What you have to do => Go through the data below and copy it exactly, skipping every picture.

Source information =>
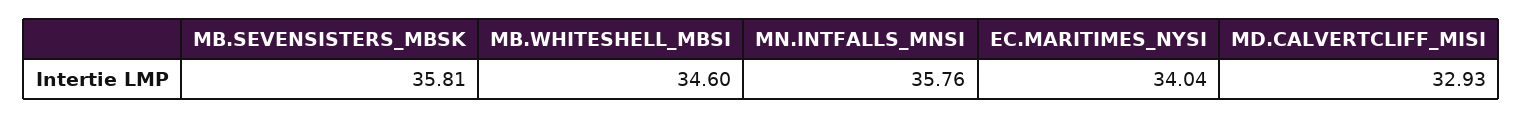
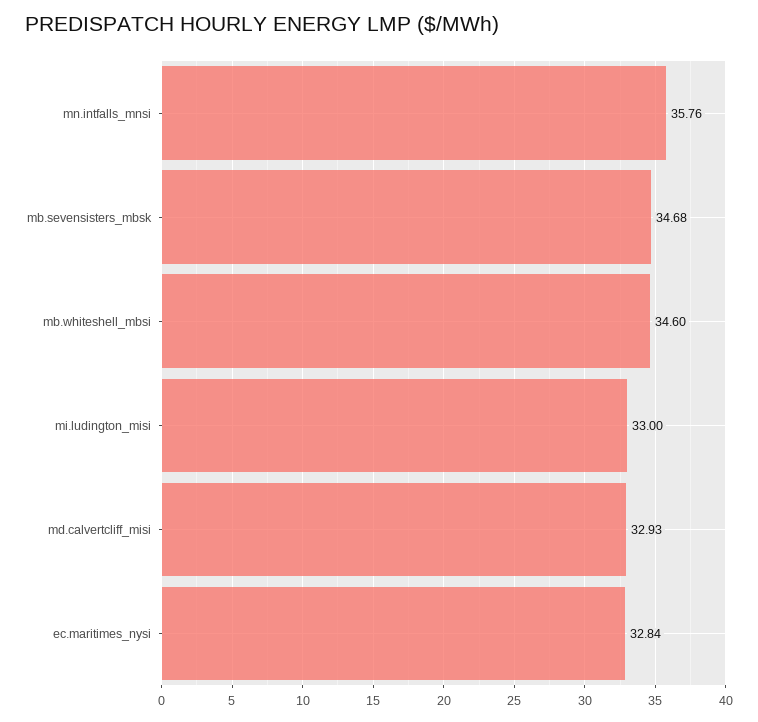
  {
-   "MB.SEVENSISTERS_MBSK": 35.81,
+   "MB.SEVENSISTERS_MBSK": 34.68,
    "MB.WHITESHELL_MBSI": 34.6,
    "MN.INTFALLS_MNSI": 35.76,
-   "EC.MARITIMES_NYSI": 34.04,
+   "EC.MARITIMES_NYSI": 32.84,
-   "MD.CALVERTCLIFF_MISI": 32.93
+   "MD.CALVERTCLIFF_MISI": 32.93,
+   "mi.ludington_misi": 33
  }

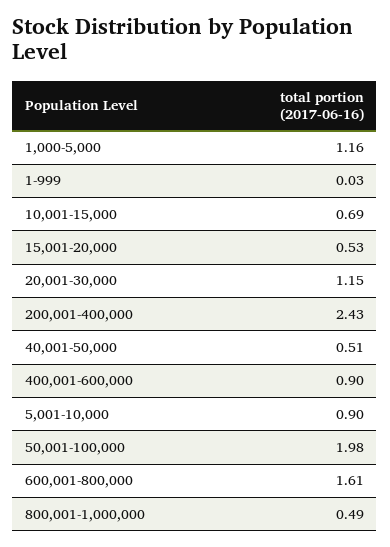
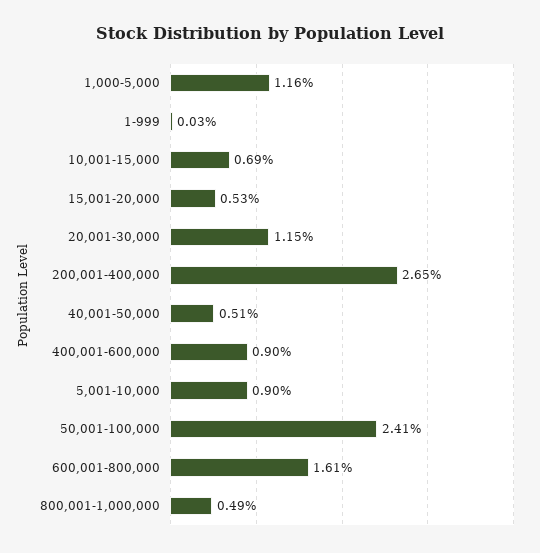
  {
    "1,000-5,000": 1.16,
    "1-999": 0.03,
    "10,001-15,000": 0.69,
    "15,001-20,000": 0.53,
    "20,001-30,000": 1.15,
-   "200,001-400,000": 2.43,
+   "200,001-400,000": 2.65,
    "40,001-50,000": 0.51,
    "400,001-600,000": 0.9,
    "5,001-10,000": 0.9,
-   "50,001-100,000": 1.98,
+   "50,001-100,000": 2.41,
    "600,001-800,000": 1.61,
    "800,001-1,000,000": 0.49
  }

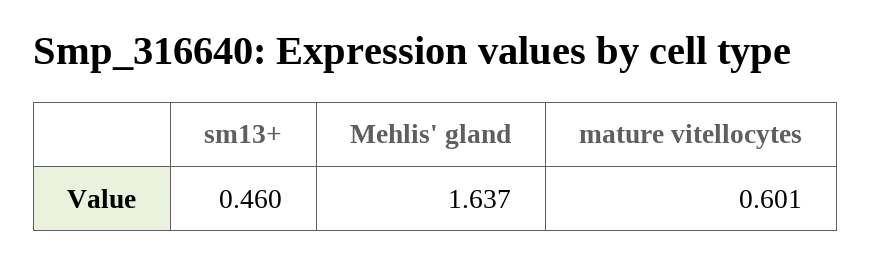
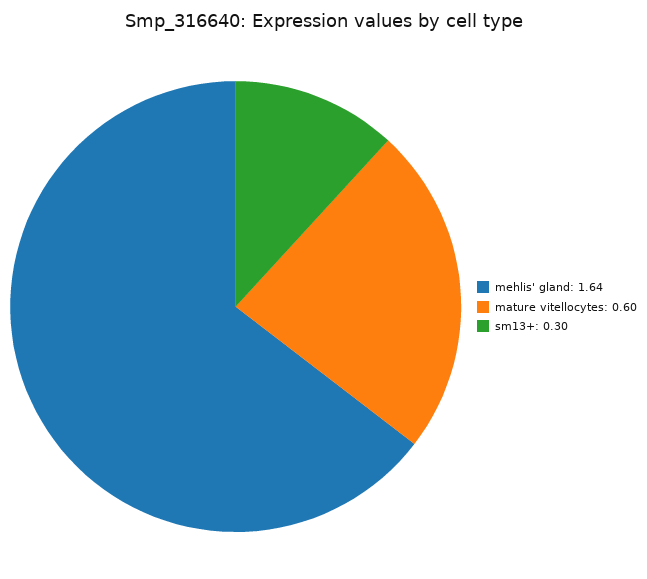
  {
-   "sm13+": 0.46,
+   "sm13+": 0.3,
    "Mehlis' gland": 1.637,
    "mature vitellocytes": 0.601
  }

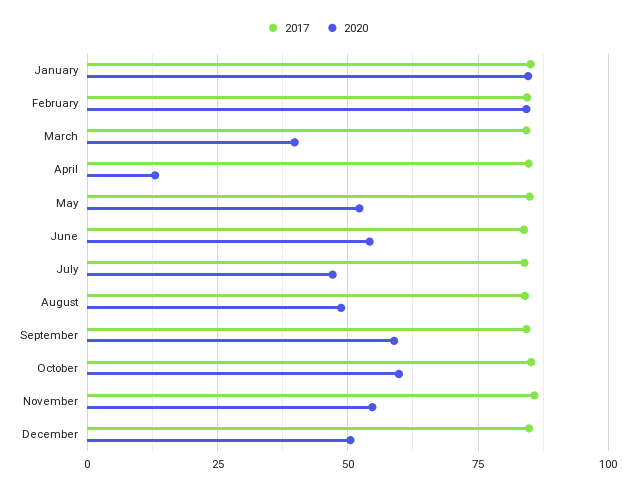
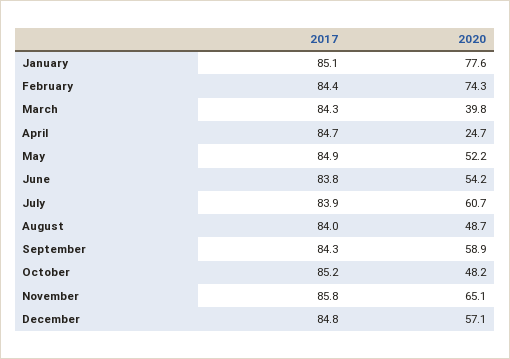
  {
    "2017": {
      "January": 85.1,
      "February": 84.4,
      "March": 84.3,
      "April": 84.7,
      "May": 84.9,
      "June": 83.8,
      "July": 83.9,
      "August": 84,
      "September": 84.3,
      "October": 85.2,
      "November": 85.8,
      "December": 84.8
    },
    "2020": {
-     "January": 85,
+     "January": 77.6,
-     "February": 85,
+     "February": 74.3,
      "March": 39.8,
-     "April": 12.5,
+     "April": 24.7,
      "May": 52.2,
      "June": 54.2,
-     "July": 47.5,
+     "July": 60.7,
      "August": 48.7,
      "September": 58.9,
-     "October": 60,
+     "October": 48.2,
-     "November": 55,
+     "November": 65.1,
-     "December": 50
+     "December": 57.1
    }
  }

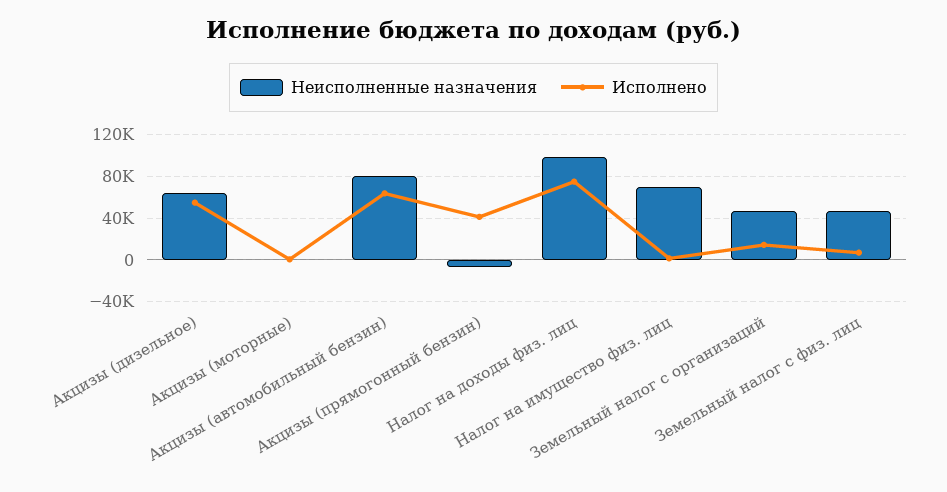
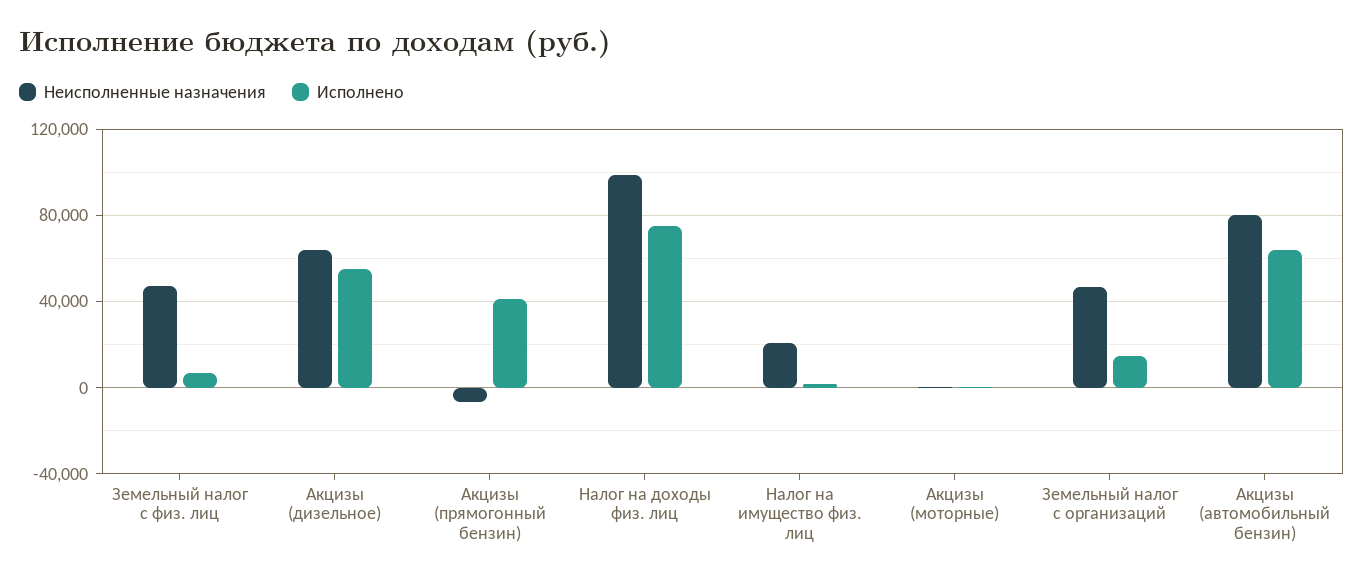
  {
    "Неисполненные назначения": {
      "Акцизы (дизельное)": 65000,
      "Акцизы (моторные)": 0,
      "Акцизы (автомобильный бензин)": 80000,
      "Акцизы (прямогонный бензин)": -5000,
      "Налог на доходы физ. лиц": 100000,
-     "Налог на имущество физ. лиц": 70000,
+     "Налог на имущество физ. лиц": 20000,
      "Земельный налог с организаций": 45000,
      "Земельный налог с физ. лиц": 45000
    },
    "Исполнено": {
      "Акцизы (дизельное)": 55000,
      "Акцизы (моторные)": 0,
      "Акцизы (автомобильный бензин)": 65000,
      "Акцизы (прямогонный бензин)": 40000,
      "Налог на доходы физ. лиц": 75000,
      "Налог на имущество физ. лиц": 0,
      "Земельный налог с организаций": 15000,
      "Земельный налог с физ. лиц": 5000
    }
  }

Answer to this exercise =>
  {
-   "MB.SEVENSISTERS_MBSK": 35.81,
+   "MB.SEVENSISTERS_MBSK": 34.68,
    "MB.WHITESHELL_MBSI": 34.6,
    "MN.INTFALLS_MNSI": 35.76,
-   "EC.MARITIMES_NYSI": 34.04,
+   "EC.MARITIMES_NYSI": 32.84,
-   "MD.CALVERTCLIFF_MISI": 32.93
+   "MD.CALVERTCLIFF_MISI": 32.93,
+   "mi.ludington_misi": 33
  }

  {
    "1,000-5,000": 1.16,
    "1-999": 0.03,
    "10,001-15,000": 0.69,
    "15,001-20,000": 0.53,
    "20,001-30,000": 1.15,
-   "200,001-400,000": 2.43,
+   "200,001-400,000": 2.65,
    "40,001-50,000": 0.51,
    "400,001-600,000": 0.9,
    "5,001-10,000": 0.9,
-   "50,001-100,000": 1.98,
+   "50,001-100,000": 2.41,
    "600,001-800,000": 1.61,
    "800,001-1,000,000": 0.49
  }

  {
-   "sm13+": 0.46,
+   "sm13+": 0.3,
    "Mehlis' gland": 1.637,
    "mature vitellocytes": 0.601
  }

  {
    "2017": {
      "January": 85.1,
      "February": 84.4,
      "March": 84.3,
      "April": 84.7,
      "May": 84.9,
      "June": 83.8,
      "July": 83.9,
      "August": 84,
      "September": 84.3,
      "October": 85.2,
      "November": 85.8,
      "December": 84.8
    },
    "2020": {
-     "January": 85,
+     "January": 77.6,
-     "February": 85,
+     "February": 74.3,
      "March": 39.8,
-     "April": 12.5,
+     "April": 24.7,
      "May": 52.2,
      "June": 54.2,
-     "July": 47.5,
+     "July": 60.7,
      "August": 48.7,
      "September": 58.9,
-     "October": 60,
+     "October": 48.2,
-     "November": 55,
+     "November": 65.1,
-     "December": 50
+     "December": 57.1
    }
  }

  {
    "Неисполненные назначения": {
      "Акцизы (дизельное)": 65000,
      "Акцизы (моторные)": 0,
      "Акцизы (автомобильный бензин)": 80000,
      "Акцизы (прямогонный бензин)": -5000,
      "Налог на доходы физ. лиц": 100000,
-     "Налог на имущество физ. лиц": 70000,
+     "Налог на имущество физ. лиц": 20000,
      "Земельный налог с организаций": 45000,
      "Земельный налог с физ. лиц": 45000
    },
    "Исполнено": {
      "Акцизы (дизельное)": 55000,
      "Акцизы (моторные)": 0,
      "Акцизы (автомобильный бензин)": 65000,
      "Акцизы (прямогонный бензин)": 40000,
      "Налог на доходы физ. лиц": 75000,
      "Налог на имущество физ. лиц": 0,
      "Земельный налог с организаций": 15000,
      "Земельный налог с физ. лиц": 5000
    }
  }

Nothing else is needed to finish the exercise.